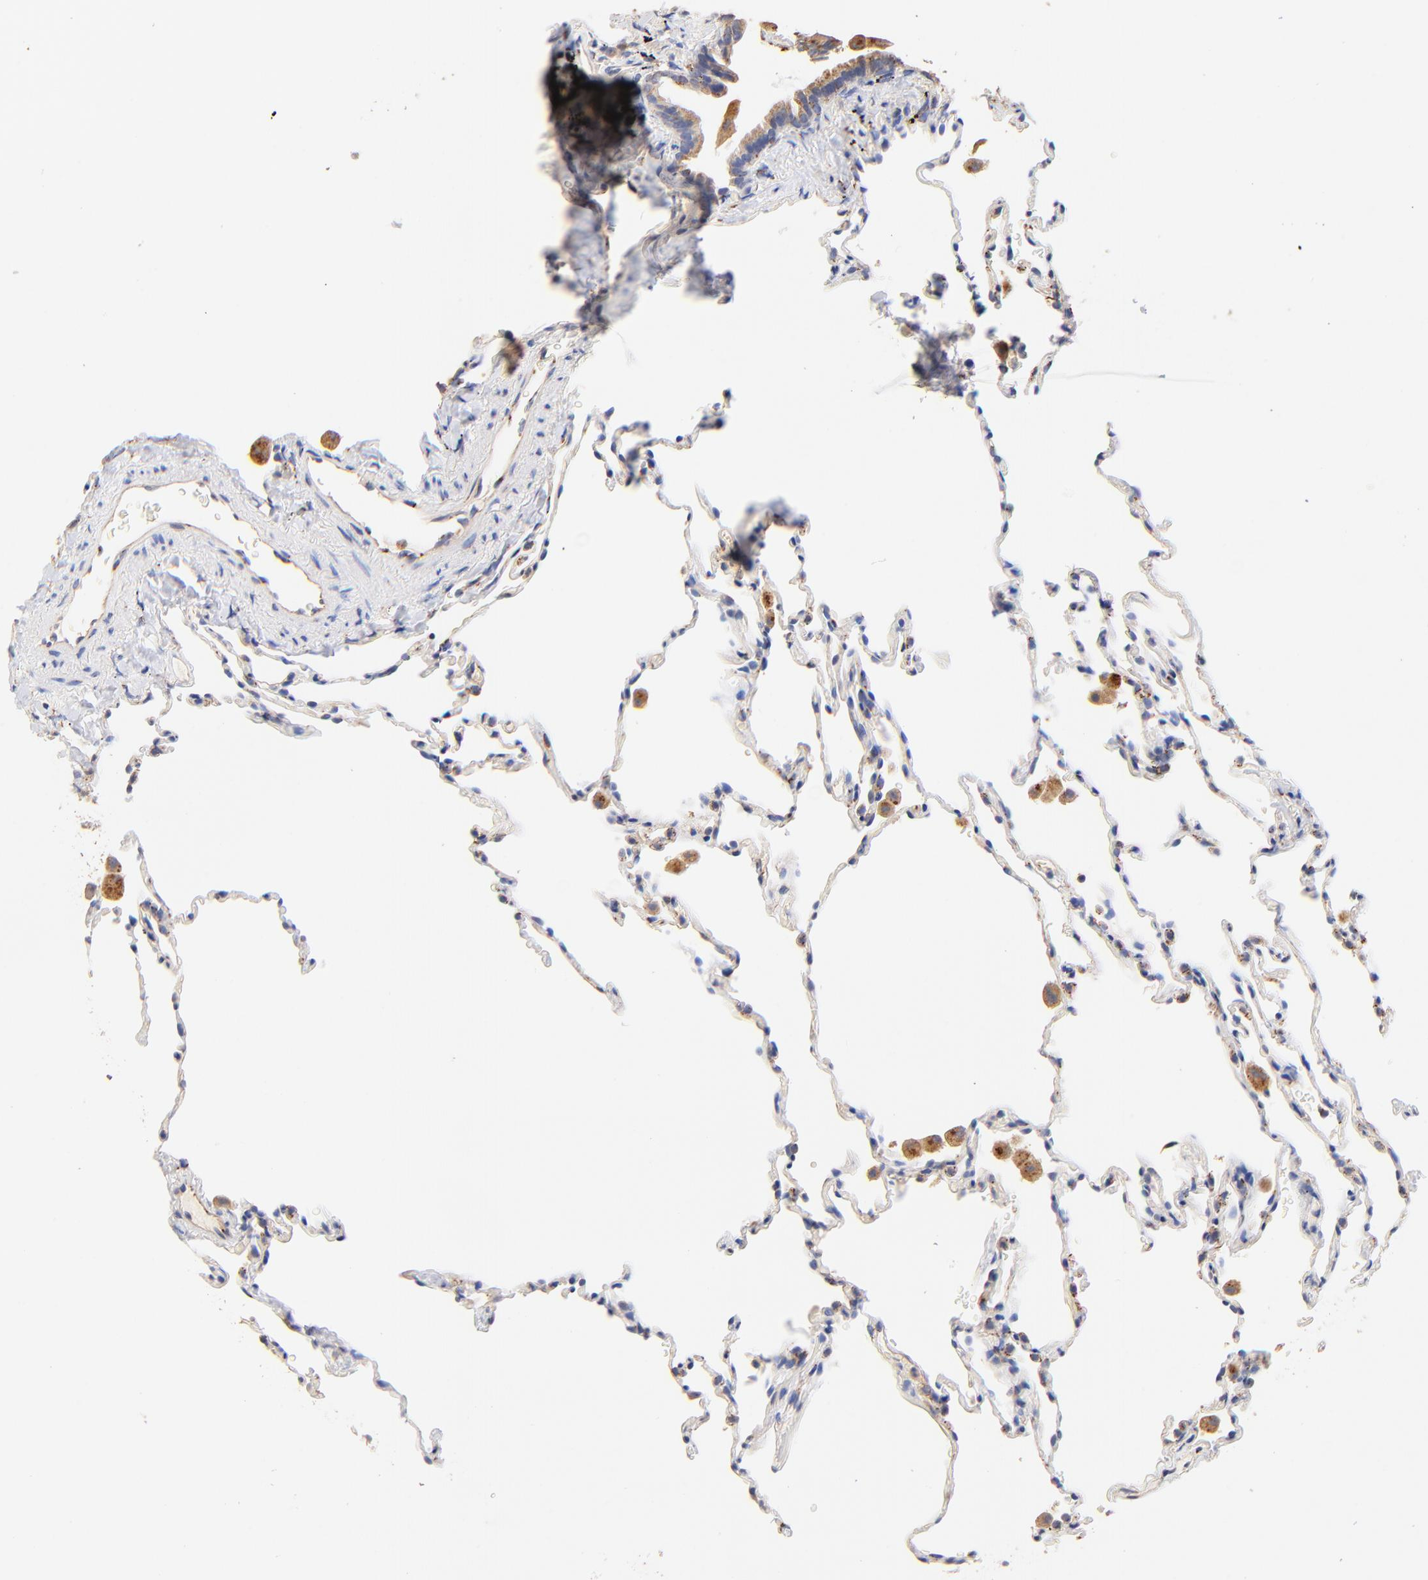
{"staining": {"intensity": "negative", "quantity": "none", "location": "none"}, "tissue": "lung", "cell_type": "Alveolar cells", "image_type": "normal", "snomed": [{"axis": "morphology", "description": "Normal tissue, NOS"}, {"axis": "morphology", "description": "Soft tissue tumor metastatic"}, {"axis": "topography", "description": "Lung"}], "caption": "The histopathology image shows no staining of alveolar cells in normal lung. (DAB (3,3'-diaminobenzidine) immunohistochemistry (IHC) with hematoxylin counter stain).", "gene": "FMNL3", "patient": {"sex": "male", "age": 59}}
■ ■ ■ ■ ■ ■ ■
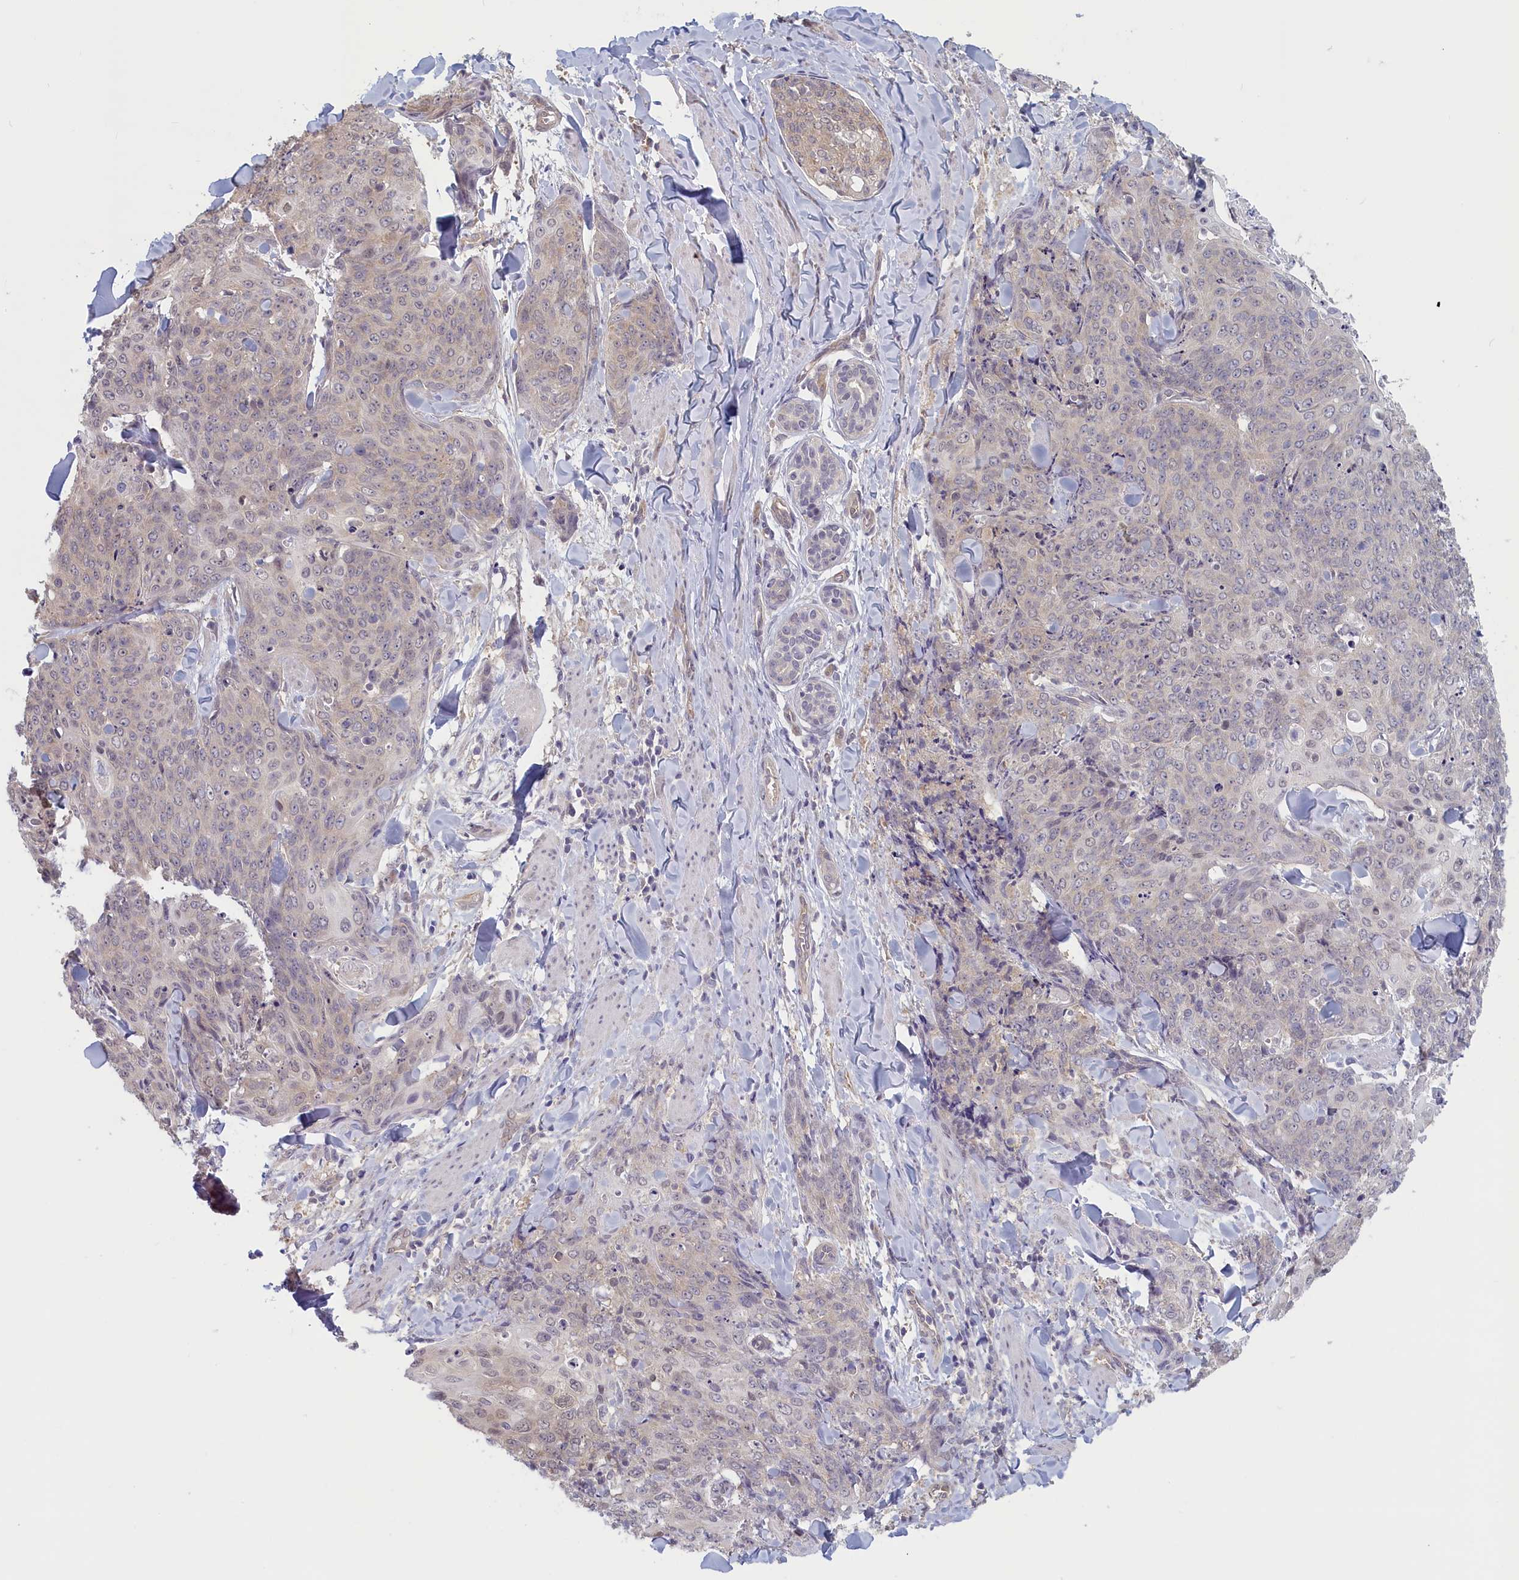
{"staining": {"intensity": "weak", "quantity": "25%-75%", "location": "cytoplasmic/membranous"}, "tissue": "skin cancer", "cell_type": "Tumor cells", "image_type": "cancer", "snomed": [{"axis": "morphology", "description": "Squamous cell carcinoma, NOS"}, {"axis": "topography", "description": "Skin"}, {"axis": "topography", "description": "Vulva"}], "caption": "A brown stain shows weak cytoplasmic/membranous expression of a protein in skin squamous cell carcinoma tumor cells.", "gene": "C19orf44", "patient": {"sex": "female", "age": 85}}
■ ■ ■ ■ ■ ■ ■
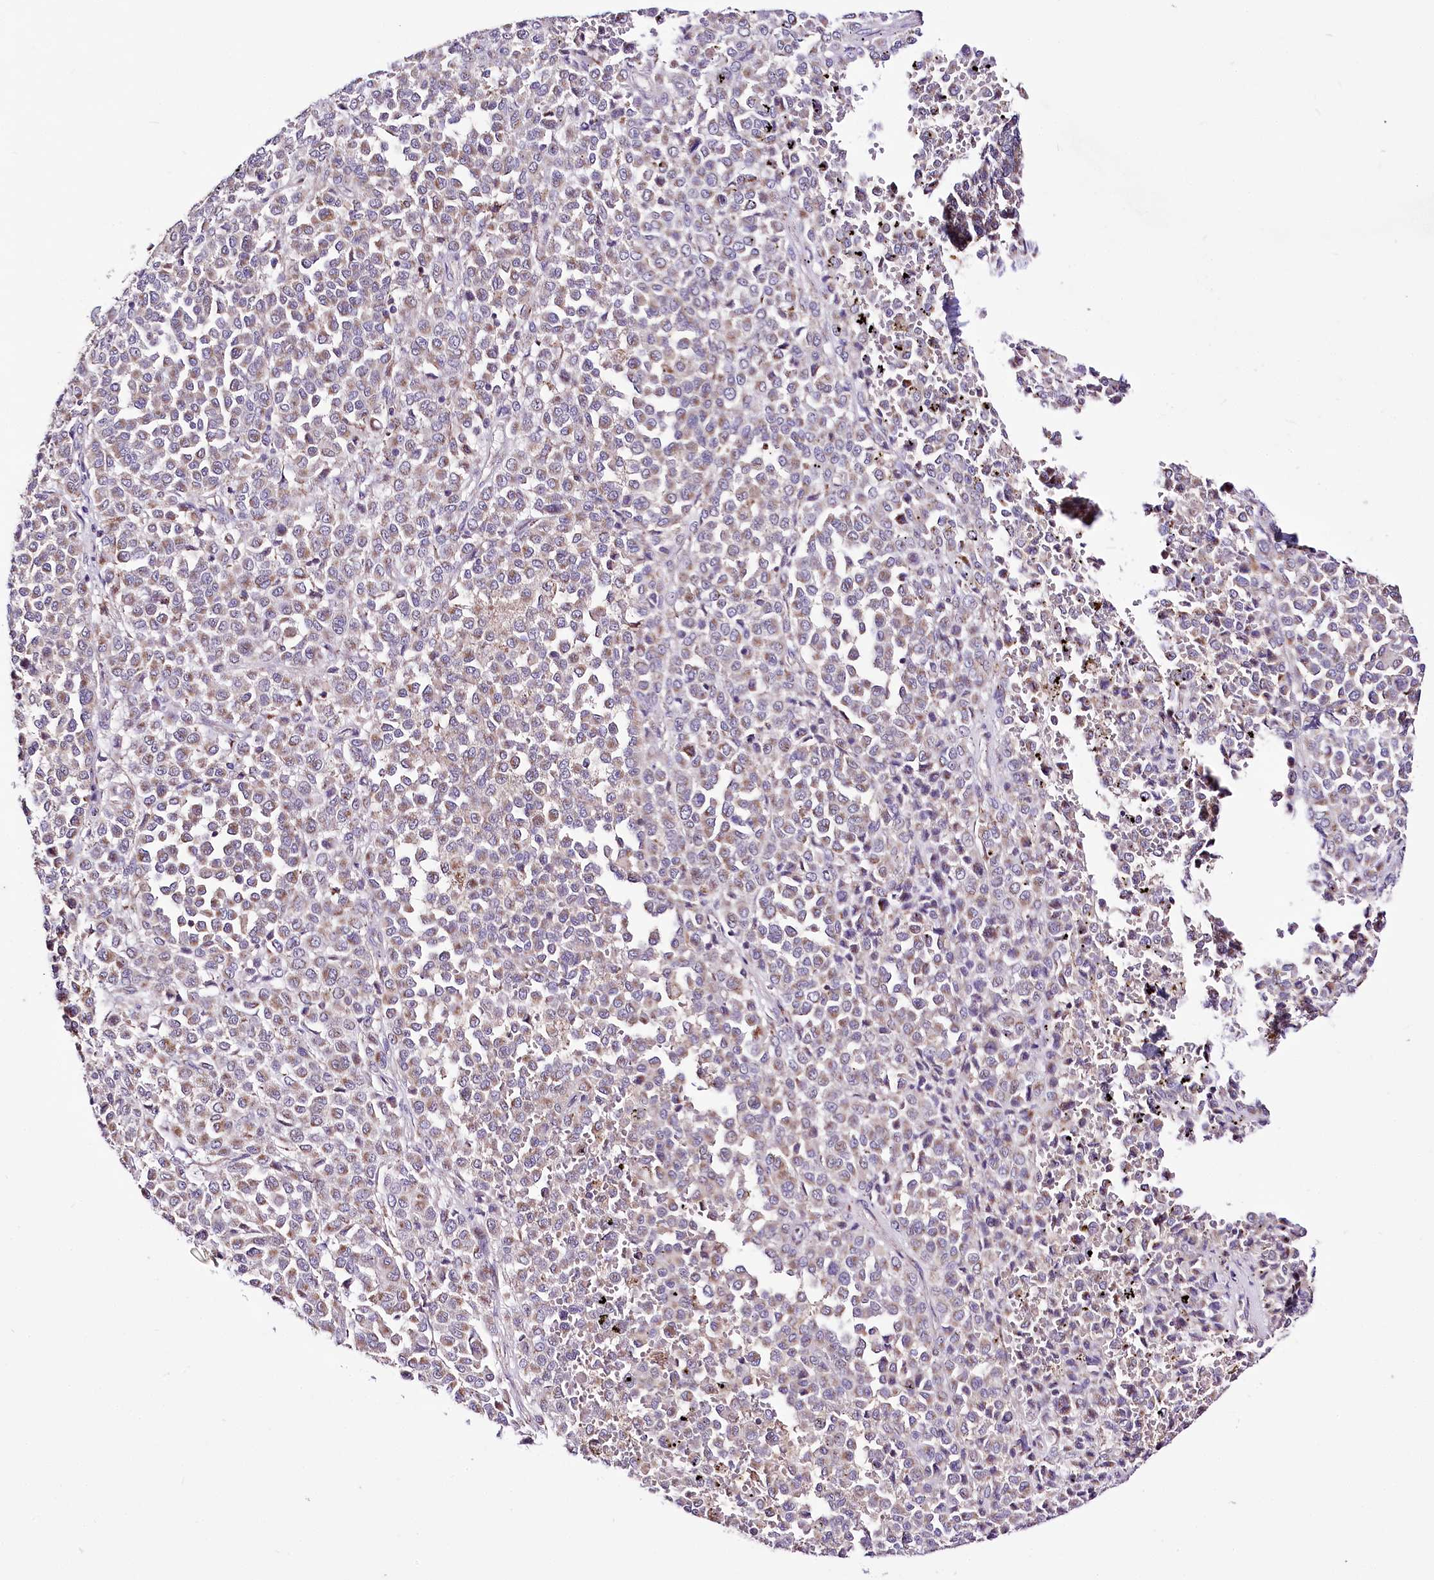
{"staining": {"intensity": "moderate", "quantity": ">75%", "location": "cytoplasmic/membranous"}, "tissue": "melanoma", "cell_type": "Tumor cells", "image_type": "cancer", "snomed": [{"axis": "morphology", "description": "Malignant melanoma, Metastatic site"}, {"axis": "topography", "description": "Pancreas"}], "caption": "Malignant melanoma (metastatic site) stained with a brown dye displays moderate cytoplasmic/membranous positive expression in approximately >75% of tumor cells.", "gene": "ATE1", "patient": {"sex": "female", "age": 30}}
■ ■ ■ ■ ■ ■ ■
◆ **Your goal**
In these entries, some lines may contain the string "expression". Give the number of such lines and nothing more.

◆ **Written answer**
2